Evan Handy will not be home for Christmas, this much I know. He is serving life without the possibility for parole at the state penitentiary. Unless Harley Granger finds new evidence. And even then, a new trial could take years.

But who else is out there?

I’m pondering this as a pair of headlights wind their way up the drive. It’s Badger; somehow, I can tell before I even see the sleek lines of his electric blue GTO, the first car he ever restored with his dad and our ride for pretty much everything after that.

He climbs out and lopes over to the porch, walks up the shallow steps and sits heavily beside me on the porch swing. I put the music box in my pocket.

“I thought you weren’t going to talk to him?” he says after a moment of silence.

“I—”

“Don’t bother telling me you didn’t. Three people saw the Scout parked in front of his house.”
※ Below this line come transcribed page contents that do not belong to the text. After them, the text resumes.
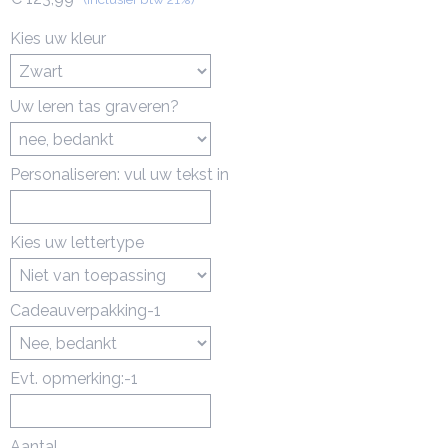
Kies uw kleur
Uw leren tas graveren?
Personaliseren: vul uw tekst in
Kies uw lettertype
Cadeauverpakking-1
Evt. opmerking:-1
Aantal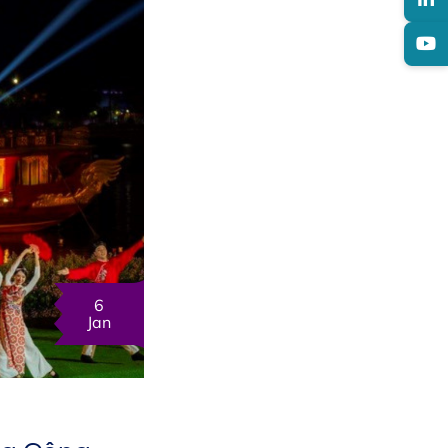
6
Jan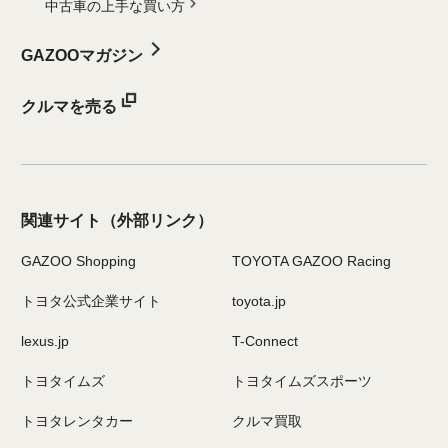
中古車の上手な買い方
GAZOOマガジン
クルマを売る
関連サイト
（外部リンク）
GAZOO Shopping
TOYOTA GAZOO Racing
トヨタ公式企業サイト
toyota.jp
lexus.jp
T-Connect
トヨタイムズ
トヨタイムズスポーツ
トヨタレンタカー
クルマ買取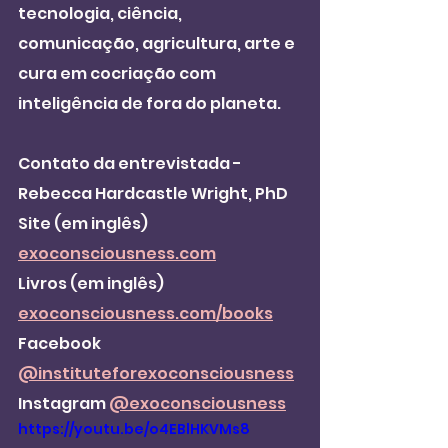
tecnologia, ciência, 
comunicação, agricultura, arte e 
cura em cocriação com 
inteligência de fora do planeta.
Contato da entrevistada - 
Rebecca Hardcastle Wright, PhD
Site (em inglês) 
exoconsciousness.com
Livros (em inglês) 
exoconsciousness.com/books
Facebook 
@instituteforexoconsciousness
Instagram 
@exoconsciousness
https://youtu.be/o4EBlHKVMs8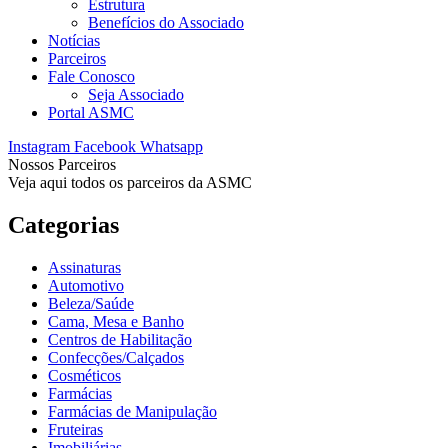
Estrutura
Benefícios do Associado
Notícias
Parceiros
Fale Conosco
Seja Associado
Portal ASMC
Instagram
Facebook
Whatsapp
Nossos Parceiros
Veja aqui todos os parceiros da ASMC
Categorias
Assinaturas
Automotivo
Beleza/Saúde
Cama, Mesa e Banho
Centros de Habilitação
Confecções/Calçados
Cosméticos
Farmácias
Farmácias de Manipulação
Fruteiras
Imobiliárias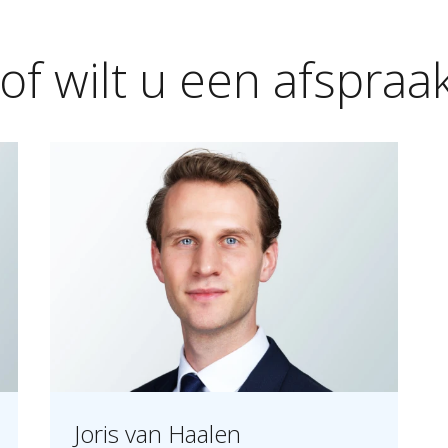
of
wilt
u
een
afspraa
Joris van Haalen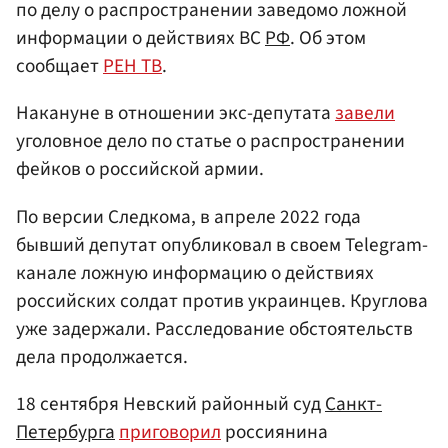
по делу о распространении заведомо ложной
информации о действиях ВС
РФ
. Об этом
сообщает
РЕН ТВ
.
Накануне в отношении экс-депутата
завели
уголовное дело по статье о распространении
фейков о российской армии.
По версии Следкома, в апреле 2022 года
бывший депутат опубликовал в своем Telegram-
канале ложную информацию о действиях
российских солдат против украинцев. Круглова
уже задержали. Расследование обстоятельств
дела продолжается.
18 сентября Невский районный суд
Санкт-
Петербурга
приговорил
россиянина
This town. I swear. I don’t bother denying it, or even making any of the excuses I made to myself as I drove over there—I just wanted to find out what he knows, wanted to tell him to back off, convince him that justice was served.

Instead, “Do you still think about them?”

He doesn’t ask me who. “Of course,” he says, voice just a breath. “Every day.”

“And that night?”

“Same.”

“Do you do that thing where you go over and over every detail and wonder how it could have gone differently?”

He nods, looks down at his feet.

“We never talk about it. Like never,” I say into silence. This thing that changed us both irrevocably is never discussed, as if words will breathe new life into the horror show of our memories.

He shrugs. “I had to try to—move past it. Life goes on, right?”

That’s what they say. But it isn’t true for all of us, is it?

“I’m still back there, I think. Maybe part of me died there on the riverbank.”

He looks at me sharply. “Don’t say that.”

“I think it’s true,” I say, wrapping my arms around my middle. “It’s my fault they were all there. I didn’t deserve to be the only one who came home.”